Yaşı daha küçük olan Kuştepeli çocuklar, henüz bu fırsatın farkında değiller. Onlar Bilgi Üniversitesi’ni bir oyun parkı ve gelir kapısı olarak görüyorlar.
Bilgi Üniversitesi Kuştepe kampüsü bahçe kapısında, hemen hemen her sabah “abi bozuğun çıktı mı abi”, “abla bana tost alsana abla” sesleri yükselir. Kimi zaman ısrarları can sıkıcı olsa da, sevimli tavırları Bilgili öğrencilerin onlara kızmasına engel oluyor.
Bilgi Üniversitesi’nin bahçe kapısı küçük müdavimlerinden biri, hergün kapının önünde öğrencilerden para istemesinin aslında doğru olamadığının farkında bile değil. Bütün şirinliği ile “Nasıl olsa onların çok parası var, bize de verseler ne olur ki!” derken bir yandan da çıkacakları kaçırmamak için gözleriyle sürekli kapıyı takip ediyor. Onun için üniversite şimdilik, gün içinde fazladan bir çikolata daha yiyebilmek anlamına geliyor.
İlkokul çağındaki bir başka Kuştepeli çocuk ise büyüdüğünde Bilgi Üniversitesi’nde okumaya çoktan karar vermiş. “Ben de okuyacağım, sonra da çok para kazanacağım.” diyor. Gözleri cin gibi parlayan bir başka Kuştepeli ufaklık büyüdüğünde üniversiteye gitmek istediğini anlatırken şunları söylüyor: “Buradaki ablalar çok şey biliyor, biz onlarla hep konuşuyoruz, ben de onlar gibi olmak istiyorum.”

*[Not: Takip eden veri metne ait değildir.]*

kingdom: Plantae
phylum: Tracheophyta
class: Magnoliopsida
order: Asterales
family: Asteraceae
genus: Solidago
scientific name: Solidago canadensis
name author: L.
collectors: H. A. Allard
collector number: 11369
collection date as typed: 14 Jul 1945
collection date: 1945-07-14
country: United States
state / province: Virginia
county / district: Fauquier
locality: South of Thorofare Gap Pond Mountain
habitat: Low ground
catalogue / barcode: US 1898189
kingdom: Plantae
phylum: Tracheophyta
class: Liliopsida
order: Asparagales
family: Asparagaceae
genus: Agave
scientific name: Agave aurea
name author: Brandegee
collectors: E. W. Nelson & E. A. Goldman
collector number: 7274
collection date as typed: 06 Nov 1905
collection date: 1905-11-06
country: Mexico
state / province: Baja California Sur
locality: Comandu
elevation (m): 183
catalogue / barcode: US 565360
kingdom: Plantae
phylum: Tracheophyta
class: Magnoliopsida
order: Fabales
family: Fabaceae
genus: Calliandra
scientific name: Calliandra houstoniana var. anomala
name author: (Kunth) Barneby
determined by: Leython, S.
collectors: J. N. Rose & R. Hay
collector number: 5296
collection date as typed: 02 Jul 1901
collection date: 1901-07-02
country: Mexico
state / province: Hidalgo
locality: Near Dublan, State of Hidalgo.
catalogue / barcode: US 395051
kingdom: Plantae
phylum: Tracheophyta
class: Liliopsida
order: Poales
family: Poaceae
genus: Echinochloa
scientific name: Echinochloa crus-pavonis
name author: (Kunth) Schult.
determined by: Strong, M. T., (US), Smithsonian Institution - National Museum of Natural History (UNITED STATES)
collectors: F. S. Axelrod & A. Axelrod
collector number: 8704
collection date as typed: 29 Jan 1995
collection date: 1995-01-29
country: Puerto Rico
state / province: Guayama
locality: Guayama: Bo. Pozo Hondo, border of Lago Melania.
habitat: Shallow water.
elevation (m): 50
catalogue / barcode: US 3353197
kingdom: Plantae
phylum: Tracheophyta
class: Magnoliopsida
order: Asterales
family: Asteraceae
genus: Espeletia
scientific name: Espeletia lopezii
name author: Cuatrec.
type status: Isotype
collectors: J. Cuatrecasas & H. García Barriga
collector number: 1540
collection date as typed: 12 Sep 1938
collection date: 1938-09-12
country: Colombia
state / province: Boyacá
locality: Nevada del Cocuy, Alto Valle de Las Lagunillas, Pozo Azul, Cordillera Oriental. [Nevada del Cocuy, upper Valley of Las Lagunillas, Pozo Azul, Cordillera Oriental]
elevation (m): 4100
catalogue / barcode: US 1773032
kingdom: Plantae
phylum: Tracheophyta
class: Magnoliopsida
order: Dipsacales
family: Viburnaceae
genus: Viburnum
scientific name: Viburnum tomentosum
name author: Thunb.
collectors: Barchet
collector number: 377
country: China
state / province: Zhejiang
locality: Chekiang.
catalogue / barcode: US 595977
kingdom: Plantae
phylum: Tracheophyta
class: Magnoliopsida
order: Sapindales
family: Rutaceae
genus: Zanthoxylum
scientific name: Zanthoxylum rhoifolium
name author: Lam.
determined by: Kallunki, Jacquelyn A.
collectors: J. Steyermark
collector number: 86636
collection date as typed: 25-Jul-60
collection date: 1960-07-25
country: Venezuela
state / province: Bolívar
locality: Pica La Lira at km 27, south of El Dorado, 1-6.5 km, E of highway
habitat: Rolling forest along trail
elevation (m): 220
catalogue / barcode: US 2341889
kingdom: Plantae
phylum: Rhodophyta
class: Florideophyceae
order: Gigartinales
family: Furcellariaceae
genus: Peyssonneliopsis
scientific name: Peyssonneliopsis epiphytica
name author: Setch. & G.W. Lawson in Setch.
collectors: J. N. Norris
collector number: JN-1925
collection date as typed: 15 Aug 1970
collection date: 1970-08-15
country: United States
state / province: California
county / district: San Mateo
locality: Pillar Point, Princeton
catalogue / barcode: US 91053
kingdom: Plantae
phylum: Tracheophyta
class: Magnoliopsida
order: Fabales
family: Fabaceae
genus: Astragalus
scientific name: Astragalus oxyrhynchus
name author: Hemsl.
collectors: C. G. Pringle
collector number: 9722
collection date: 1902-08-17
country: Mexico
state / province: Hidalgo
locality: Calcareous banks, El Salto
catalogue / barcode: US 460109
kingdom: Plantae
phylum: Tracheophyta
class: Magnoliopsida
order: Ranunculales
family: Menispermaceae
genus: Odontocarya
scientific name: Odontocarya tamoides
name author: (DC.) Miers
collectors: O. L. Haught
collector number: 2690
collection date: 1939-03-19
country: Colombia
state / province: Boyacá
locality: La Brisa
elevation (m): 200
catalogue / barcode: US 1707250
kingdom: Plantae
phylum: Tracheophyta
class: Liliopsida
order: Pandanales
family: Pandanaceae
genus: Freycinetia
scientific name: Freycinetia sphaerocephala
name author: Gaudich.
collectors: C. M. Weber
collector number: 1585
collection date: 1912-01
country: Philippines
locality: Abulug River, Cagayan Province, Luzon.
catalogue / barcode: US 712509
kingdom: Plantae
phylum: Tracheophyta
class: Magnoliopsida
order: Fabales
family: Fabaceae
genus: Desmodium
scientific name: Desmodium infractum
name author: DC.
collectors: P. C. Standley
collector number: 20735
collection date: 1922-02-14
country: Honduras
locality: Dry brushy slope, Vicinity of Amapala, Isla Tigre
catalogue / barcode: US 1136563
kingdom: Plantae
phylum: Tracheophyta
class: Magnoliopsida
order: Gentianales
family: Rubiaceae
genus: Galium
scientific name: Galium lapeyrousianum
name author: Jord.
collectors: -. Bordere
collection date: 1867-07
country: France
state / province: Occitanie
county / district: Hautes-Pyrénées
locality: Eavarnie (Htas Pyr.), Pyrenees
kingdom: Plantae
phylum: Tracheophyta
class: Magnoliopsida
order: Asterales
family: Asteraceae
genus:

Görünen o ki, Bilgi Üniversitesi sadece Kuştepe halkı için hayata geçirdiği projeler ve çevresinin kalkınmasına sağladığı ekonomik katkılarla anılmıyor. Burada yaşayan birçok gencin hatta çocuğun şimdiden hayallerini süslüyor, onları okumaya teşvik ediyor ve bu gençler Bilgi Üniversitesi sayesinde Kuştepe dışına çıkmadan da Kuştepe’nin dışında bir hayat olduğununun farkına varıyorlar. Belki de bu farkındalıkları sayesinde gelecekleri için, sokakta halı yıkamaktan veya kahvede tavla oynamaktan başka hayaller de kurabiliyorlar.